How to Do Email Marketing Right in 2025
Email may be over 50 years old, but in 2025 it’s still the most affordable marketing channel. No social algorithm, no paid ads — just direct communication with your audience. The challenge? Doing it right, legally, and technically.
Why email remains unbeatable for SaaS
If you run a SaaS product, email is your cheapest lever for activation, retention, and upsell. A well-run campaign can cost just a few euros per thousand sends, while generating conversion rates between 1–5%, depending on targeting and timing.
Email gives you what other channels don’t: control. You own the audience — not the platform. That’s why even startups with small budgets can build profitable funnels purely on email automation.
Build your database — or enrich it carefully
The one thing email marketing can’t work without is a database. You have two paths to build it:
-
Organic collection
- Website forms (“Get our SaaS playbook,” “Join beta access”).
- Free resources (checklists, webinars, templates).
- Trial registrations and blog subscriptions.
-
Data enrichment and scraping
- Tools like Apollo, Clay, or Phantombuster can help you identify and enrich B2B contacts.
- Always verify data and avoid blasting cold addresses at scale.
- Check GDPR and local regulations — even B2B communication must have a legitimate interest or consent basis.
A good rule: don’t send to anyone you wouldn’t personally explain your message to. Personalization keeps you compliant and converts better.
The onboarding minimum
Even if you never send a single newsletter, every SaaS must at least have onboarding emails — the minimum sequence that helps users get started, solve problems, and return to the app.
Without these, your product is silently leaking users. These automated flows act as customer success assistants — nurturing activation while costing almost nothing.
Don’t ignore the technical setup
A common pitfall, says one email deliverability expert, is neglecting the technical basics. Many founders set up beautiful campaigns, only to see 80% of messages land in spam.
To avoid this:
- Configure SPF, DKIM, and DMARC records correctly.
- Warm up your sending domain gradually (start with 20–50 emails/day).
- Use a dedicated subdomain (e.g.,
mail.yourdomain.com) for campaigns. - Check your domain’s reputation with tools like MxToolbox, Mail-Tester, or GlockApps.
The expert put it simply: “Your copy doesn’t matter if Gmail doesn’t trust you.”
These steps are boring but crucial — they separate amateur blasts from professional deliverability.
Segment or die trying
Another frequent mistake: sending everything to everyone. It’s not just inefficient — it’s harmful. Poor segmentation tanks open rates, triggers spam filters, and desensitizes your audience.
Instead:
- Add tags or fields to each contact (e.g., “trial user,” “active client,” “enterprise lead”).
- Create separate segments for different use cases.
- Customize content: onboarding guides for new users, case studies for active ones, product updates for paying customers.
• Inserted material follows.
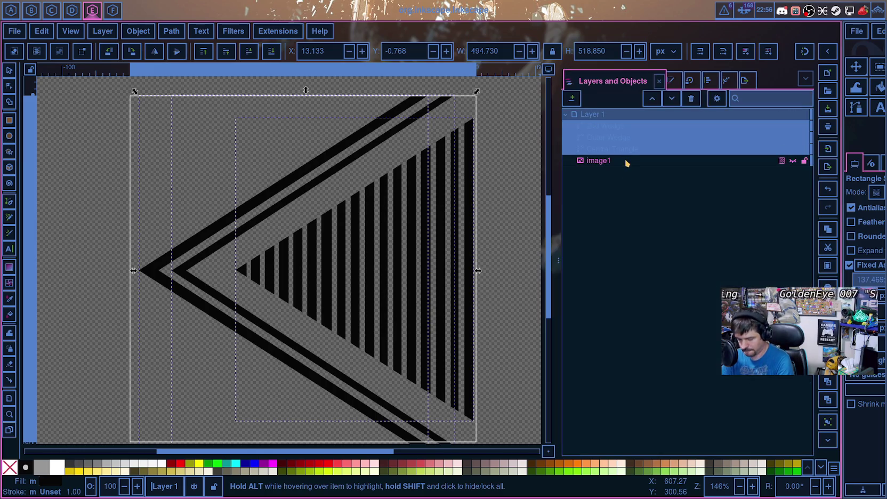
Step: Duplicate Layer 1 and delete image95 from the new Layer 1 copy
right_click(586, 116)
If you don’t yet have automation software, even tools like Brevo, ConvertKit, or Customer.io let you tag and split contacts easily.
Segmentation can raise click rates by 30–70% overnight, because people finally get content that’s relevant to them.
From setup to success
If you treat email like a cheap megaphone, it will perform like one. Treat it as a relationship channel instead — where each message helps, not interrupts.
And if your goal is to move from inbox to real conversation faster, link your campaigns directly to a short intro call. With Meetcatcher, you can invite subscribers to 10-minute video chats, turning cold interest into genuine leads — without endless follow-ups.
Email remains a marketer’s secret weapon: inexpensive, personal, and powerful. Master the technical foundation, respect your audience, and your next send might be the cheapest sale you’ll ever make.